- Assigned task:
In the entries below, lay out everything from the line containing "绿色智能,引领未来建筑新趋势绿色智能,引领未来建筑新" down to the line containing "能建筑的发展迎来了春天，高。" as a Markdown table. Use the columns Row and Entry line, number each row, and leave out any blank lines.

- Task material:

──────────

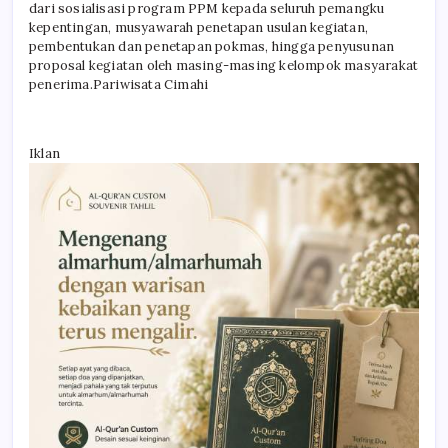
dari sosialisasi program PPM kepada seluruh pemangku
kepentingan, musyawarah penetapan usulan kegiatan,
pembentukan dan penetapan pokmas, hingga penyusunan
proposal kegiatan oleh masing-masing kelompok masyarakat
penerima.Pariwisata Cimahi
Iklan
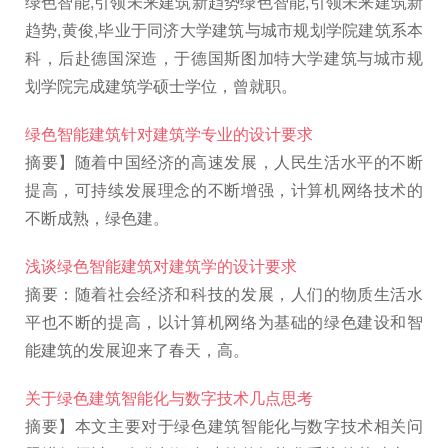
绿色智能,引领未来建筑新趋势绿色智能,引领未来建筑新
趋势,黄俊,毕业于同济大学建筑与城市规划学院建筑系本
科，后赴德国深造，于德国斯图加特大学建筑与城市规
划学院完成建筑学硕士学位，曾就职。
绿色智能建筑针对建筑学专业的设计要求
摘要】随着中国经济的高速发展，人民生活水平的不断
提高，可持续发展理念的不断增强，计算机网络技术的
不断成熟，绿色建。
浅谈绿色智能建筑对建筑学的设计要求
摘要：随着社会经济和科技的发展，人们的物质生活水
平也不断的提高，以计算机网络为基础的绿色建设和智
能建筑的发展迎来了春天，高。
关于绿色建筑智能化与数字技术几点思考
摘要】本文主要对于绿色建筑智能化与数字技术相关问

──────────

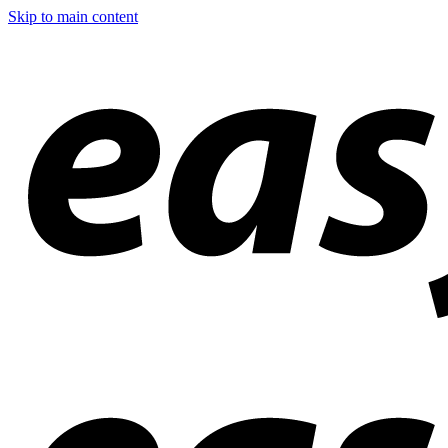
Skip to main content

──────────

- Answer space:
| Row | Entry line |
|---|---|
| 1 | 绿色智能,引领未来建筑新趋势绿色智能,引领未来建筑新 |
| 2 | 趋势,黄俊,毕业于同济大学建筑与城市规划学院建筑系本 |
| 3 | 科，后赴德国深造，于德国斯图加特大学建筑与城市规 |
| 4 | 划学院完成建筑学硕士学位，曾就职。 |
| 5 | 绿色智能建筑针对建筑学专业的设计要求 |
| 6 | 摘要】随着中国经济的高速发展，人民生活水平的不断 |
| 7 | 提高，可持续发展理念的不断增强，计算机网络技术的 |
| 8 | 不断成熟，绿色建。 |
| 9 | 浅谈绿色智能建筑对建筑学的设计要求 |
| 10 | 摘要：随着社会经济和科技的发展，人们的物质生活水 |
| 11 | 平也不断的提高，以计算机网络为基础的绿色建设和智 |
| 12 | 能建筑的发展迎来了春天，高。 |